- Job -
Please filter the records below, keeping only the lines that contain the word "give", and copy each of those lines unchanged.

Items listed in a dataset
■ ■ ■ ■ ■ ■ ■

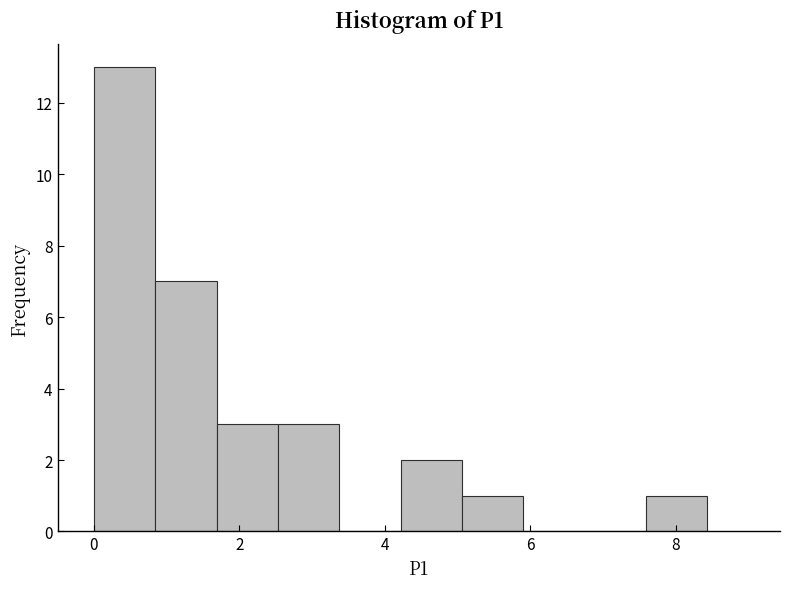

Reading left to right, list every bar in this chart as the range it spans on the x-axis followed by its height. Neither the bar edges nor the heights are printed on the chart, so give them approximately, as read against the axes.

0.0 to 0.8: 13
0.8 to 1.6: 7
1.6 to 2.6: 3
2.6 to 3.4: 3
3.4 to 4.2: 0
4.2 to 5.0: 2
5.0 to 6.0: 1
6.0 to 6.8: 0
6.8 to 7.6: 0
7.6 to 8.4: 1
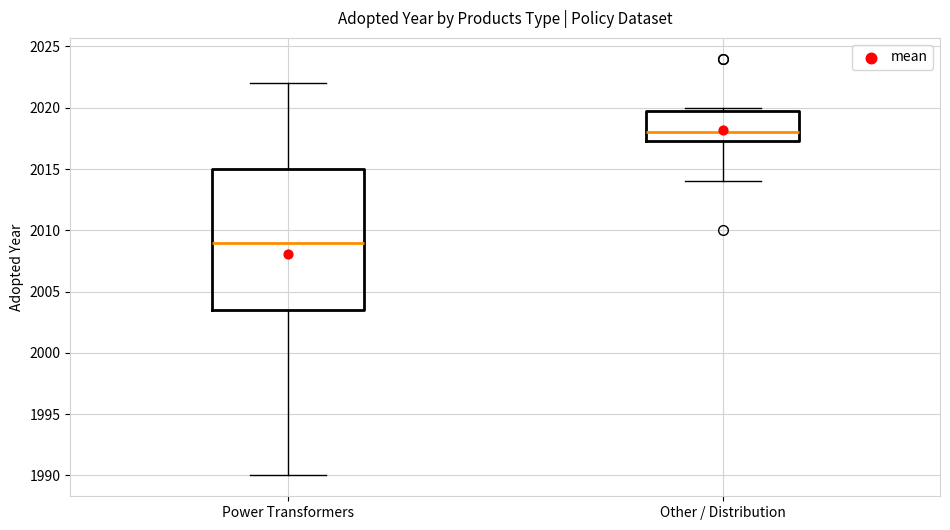

Which box's median line is the highest?

Other / Distribution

■ ■ ■ ■ ■ ■ ■

- Exercise answer -
Reading left to right, list every bar in this chart as the range it spans on the x-axis followed by its height. Neither the bar edges nor the heights are printed on the chart, so give them approximately, as read against the axes.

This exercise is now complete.